On December 1, 2015 CaringKind chose to discontinue our affiliation agreement with the Chicago based  Alzheimer’s Association and returned to our roots as an independent 501 c 3. Our day to day operations remained the same; providing programs and services for individuals and families affected by an Alzheimer’s diagnosis; training professionals in the field and advocating for care and research. While we knew that the transition might create some short-term brand confusion, we  recognized an opportunity to re-organize to better serve the community. I am proud to report that throughout this period; we continue to provide the gold standard in dementia care and support for all New Yorkers who need our help.
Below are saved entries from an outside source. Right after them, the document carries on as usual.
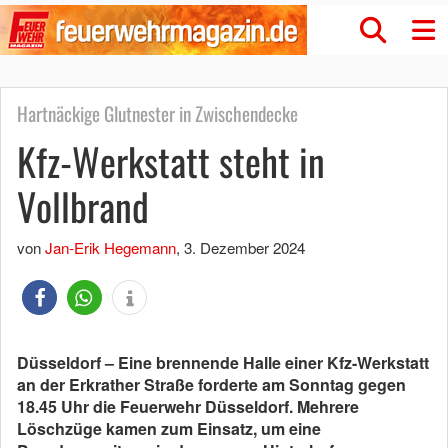
Hartnäckige Glutnester in Zwischendecke
Kfz-Werkstatt steht in
Vollbrand
von
Jan-Erik Hegemann
,
3. Dezember 2024
Düsseldorf – Eine brennende Halle einer Kfz-Werkstatt
an der Erkrather Straße forderte am Sonntag gegen
18.45 Uhr die Feuerwehr Düsseldorf. Mehrere
Löschzüge kamen zum Einsatz, um eine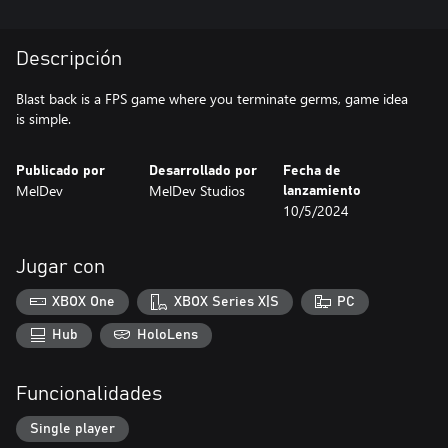
Descripción
Blast back is a FPS game where you terminate germs, game idea
is simple.
Publicado por
Desarrollado por
Fecha de
MelDev
MelDev Studios
lanzamiento
10/5/2024
Jugar con
XBOX One
XBOX Series X|S
PC
Hub
HoloLens
Funcionalidades
Single player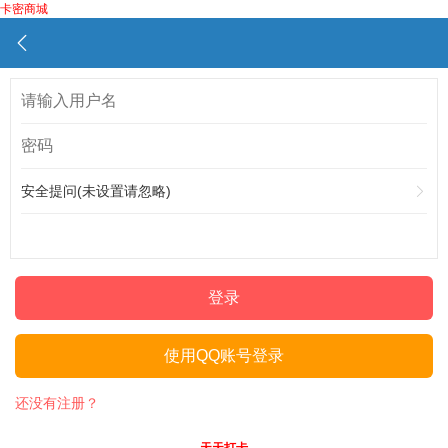
卡密商城
安全提问(未设置请忽略)
登录
使用QQ账号登录
还没有注册？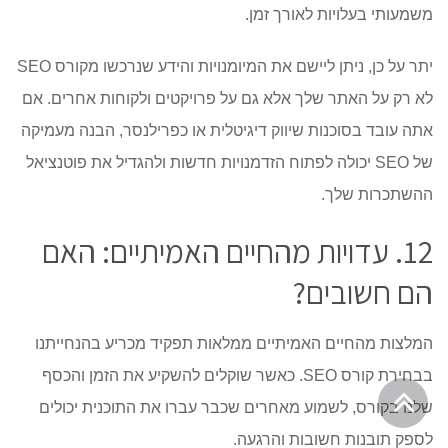
משמעותי בעלויות לאורך זמן.
יתר על כן, ניתן ליישם את המיומנויות והידע שנרכשו מקורס SEO
לא רק על האתר שלך אלא גם על פרויקטים ולקוחות אחרים. אם
אתה עובד בסוכנות שיווק דיגיטלית או כפרילנסר, הבנה מעמיקה
של SEO יכולה לפתוח הזדמנויות חדשות ולהגדיל את פוטנציאל
ההשתכרות שלך.
12. עדויות מהחיים האמיתיים: האם
הם חשובים?
המלצות מהחיים האמיתיים ממלאות תפקיד מכריע בהנחייתנו
בבחירת קורס SEO. כאשר שוקלים להשקיע את הזמן והכסף
גלילה
שלנו בקורס, לשמוע מאחרים שכבר עברו את התוכנית יכולים
לראש
לספק תובנות חשובות והרגעה.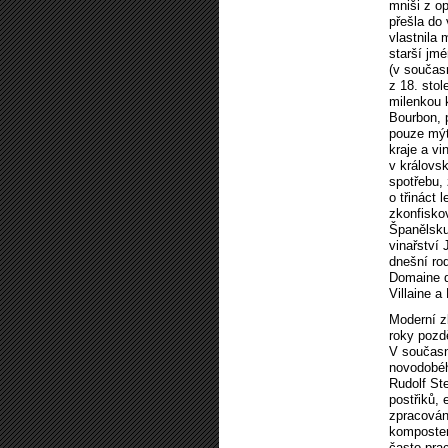
mniši z op
přešla do 
vlastnila
starší jm
(v součas
z 18. stol
milenkou 
Bourbon, 
pouze mýtu
kraje a vi
v královsk
spotřebu, 
o třináct 
zkonfiskov
Španělsku
vinařství 
dnešní rod
Domaine d
Villaine a
Moderní zl
roky pozd
V současno
novodobéh
Rudolf St
postřiků,
zpracován
kompostem
často prac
We are proud of our rating as a Better Business Bureau Accredited Charity and our GuideStar Silver Star rating. But constituents are confused by how these and other similar agencies establish their ratings. To clarify: 1) These rating agencies are privately run. They are not government agencies. 2) Their ratings are established by compressing  complex and detailed information in an attempt to standardize and simplify the presentation. This results in losing important detail that differentiates different kinds of NFPs 3) Rating agencies do not distinguish between organizations, like CaringKind, that are 95% funded by private donors vs those funded by government grants and programs including Medicare and Medicaid.

One particularly difficult standard is the ratio of funds spent on program vs. development/administrative expenses commonly referred to as “overhead.” (You can learn more about this in a TED talk by  Dan Pallotta as he explains how  “overhead” has been unfairly demonized.)  Traditionally, rating agencies provide more favorable ratings for organizations that spend a large portion of their revenue on programs. This means that if an organization has a single employee administering the distribution of funds to other agencies without directly delivering any programs, the NFP is shown as spending  99% of revenue on programs, delivering a favorable rating.   Hardly a fair comparison with agencies raising and spending funds on  staff, offices, supplies and other administrative expenses in order to actually deliver a program or service work. Obviously, these agencies have to  invest in fundraising staff and resources, even more so if they are primarily dependent on private funding.

As a reminder, CaringKind is 95% privately funded and today, as in the past, uses every dollar to help a growing community of families that need our help. So,  when you see a rating for CaringKind or any NFP and you have questions,, dig down below the superficial information. Ask questions and get the detail. You will be surprised at what you learn.